● **DOCUMENT SEGMENT**
____

Installation on Linux

A similar installation can be done for linux but you will need to use apt-get (or some other tool) instead of homebrew. If you are using a Linux system, you can ask your system admin about how to access GSL and BOOST; however, you may not be able to compile static binaries then.

Installation from source

  1. Download OrientAGraph.
git clone https://github.com/ekmolloy/OrientAGraph.git
cd OrientAGraph
  1. Build and install BOOST.
wget https://boostorg.jfrog.io/artifactory/main/release/1.82.0/source/boost_1_82_0.tar.gz
tar -zxvf boost_1_82_0.tar.gz
cd boost_1_82_0
mv install old-install
mkdir install
BOOST_PATH="$(pwd)/install"
./bootstrap.sh --prefix="$BOOST_PATH"
./b2 install
cd ..

Check there are static libs

ls ${BOOST_PATH}/lib/*a

should return a bunch of files.

  1. Build and install GSL.
wget https://ftp.gnu.org/gnu/gsl/gsl-2.7.1.tar.gz
tar -zxvf gsl-2.7.1.tar.gz
cd gsl-2.7.1
mv install old-install
mkdir install
export GSL_PATH="$(pwd)/install"
export INCLUDE_PATH="${GSL_PATH}/include"
export LIBRARY_PATH="${GSL_PATH}/lib"
./configure --prefix="$GSL_PATH" 
make
make check
make install
cd ..

Check there are static libs

ls $LIBRARY_PATH/*a

should return libgsl.a and libgslcblas.a.

  1. Build OrientAGraph
./configure CPPFLAGS=-I${INCLUDE_PATH} LDFLAGS="-L${LIBRARY_PATH} -static" --with-boost="${BOOST_PATH}"
make

If using Mac, remove -static because you cannot really make static binaries for Mac.

  1. Check if the build is static with command
ldd ./src/orientagraph

should return not a dynamic executable

If using Mac, try otool -l ./src/orientagraph.

____

● **Extracted records**
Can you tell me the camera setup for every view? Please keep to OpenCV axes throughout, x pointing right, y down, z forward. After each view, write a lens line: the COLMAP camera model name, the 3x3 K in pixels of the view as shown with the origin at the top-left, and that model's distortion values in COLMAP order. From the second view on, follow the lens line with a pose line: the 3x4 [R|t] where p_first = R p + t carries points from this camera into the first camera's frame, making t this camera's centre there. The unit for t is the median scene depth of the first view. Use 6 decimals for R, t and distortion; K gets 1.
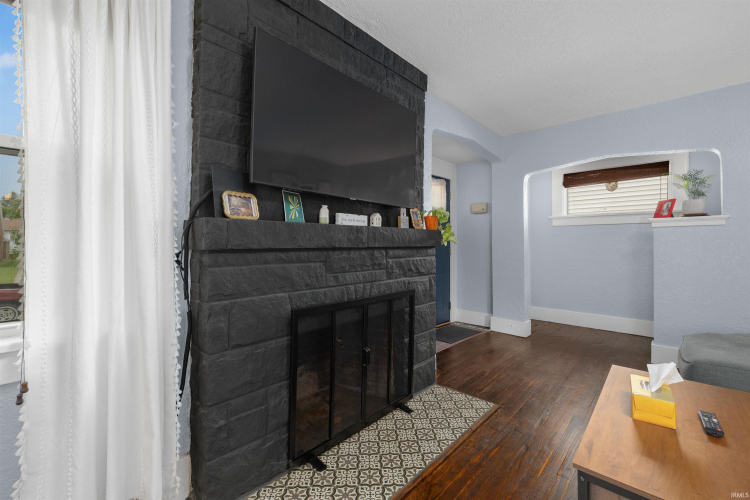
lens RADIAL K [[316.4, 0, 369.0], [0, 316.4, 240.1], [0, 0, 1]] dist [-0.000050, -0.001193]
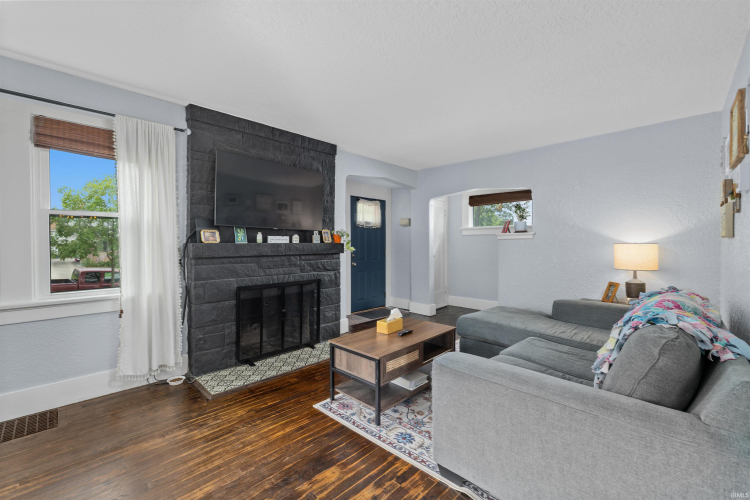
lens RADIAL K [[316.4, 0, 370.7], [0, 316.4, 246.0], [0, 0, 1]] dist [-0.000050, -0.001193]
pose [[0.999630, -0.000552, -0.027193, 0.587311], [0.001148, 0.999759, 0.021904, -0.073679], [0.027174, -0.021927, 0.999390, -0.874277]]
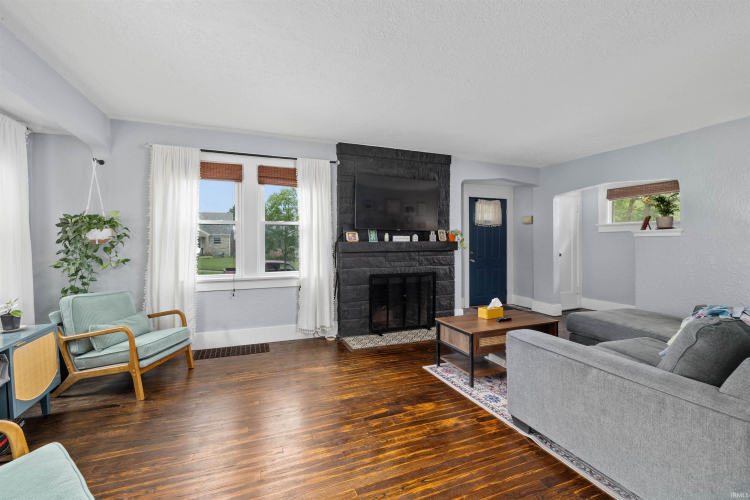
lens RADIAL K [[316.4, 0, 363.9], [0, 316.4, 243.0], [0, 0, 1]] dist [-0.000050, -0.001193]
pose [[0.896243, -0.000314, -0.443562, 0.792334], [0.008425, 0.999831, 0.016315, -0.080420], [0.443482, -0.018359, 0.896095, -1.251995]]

____

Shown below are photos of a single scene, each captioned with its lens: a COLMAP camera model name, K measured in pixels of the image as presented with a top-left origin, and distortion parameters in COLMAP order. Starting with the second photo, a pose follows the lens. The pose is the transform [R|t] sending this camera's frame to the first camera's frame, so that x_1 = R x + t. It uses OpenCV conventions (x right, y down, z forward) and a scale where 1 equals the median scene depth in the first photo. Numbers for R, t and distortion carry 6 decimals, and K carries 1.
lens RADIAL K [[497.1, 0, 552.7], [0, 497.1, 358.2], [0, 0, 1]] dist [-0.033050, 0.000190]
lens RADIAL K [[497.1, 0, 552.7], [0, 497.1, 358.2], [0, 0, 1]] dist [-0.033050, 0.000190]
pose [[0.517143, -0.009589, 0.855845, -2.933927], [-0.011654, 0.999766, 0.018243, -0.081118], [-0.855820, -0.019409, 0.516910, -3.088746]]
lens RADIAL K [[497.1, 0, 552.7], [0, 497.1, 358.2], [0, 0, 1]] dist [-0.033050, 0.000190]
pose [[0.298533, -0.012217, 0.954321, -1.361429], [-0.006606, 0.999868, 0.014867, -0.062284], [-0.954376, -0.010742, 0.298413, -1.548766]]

____

● **QUESTIONS**
**a)** In the installation instructions, what should listing the GSL static libraries return?
**b)** Please quote the installation instructions verbatim, from "ls $LIBRARY_PATH/*a" to "binaries for Mac.".

● **ANSWERS TO THE EXERCISES**
**a)** libgsl.a and libgslcblas.a.

**b)**
ls $LIBRARY_PATH/*a

should return libgsl.a and libgslcblas.a.

  1. Build OrientAGraph
./configure CPPFLAGS=-I${INCLUDE_PATH} LDFLAGS="-L${LIBRARY_PATH} -static" --with-boost="${BOOST_PATH}"
make

If using Mac, remove -static because you cannot really make static binaries for Mac.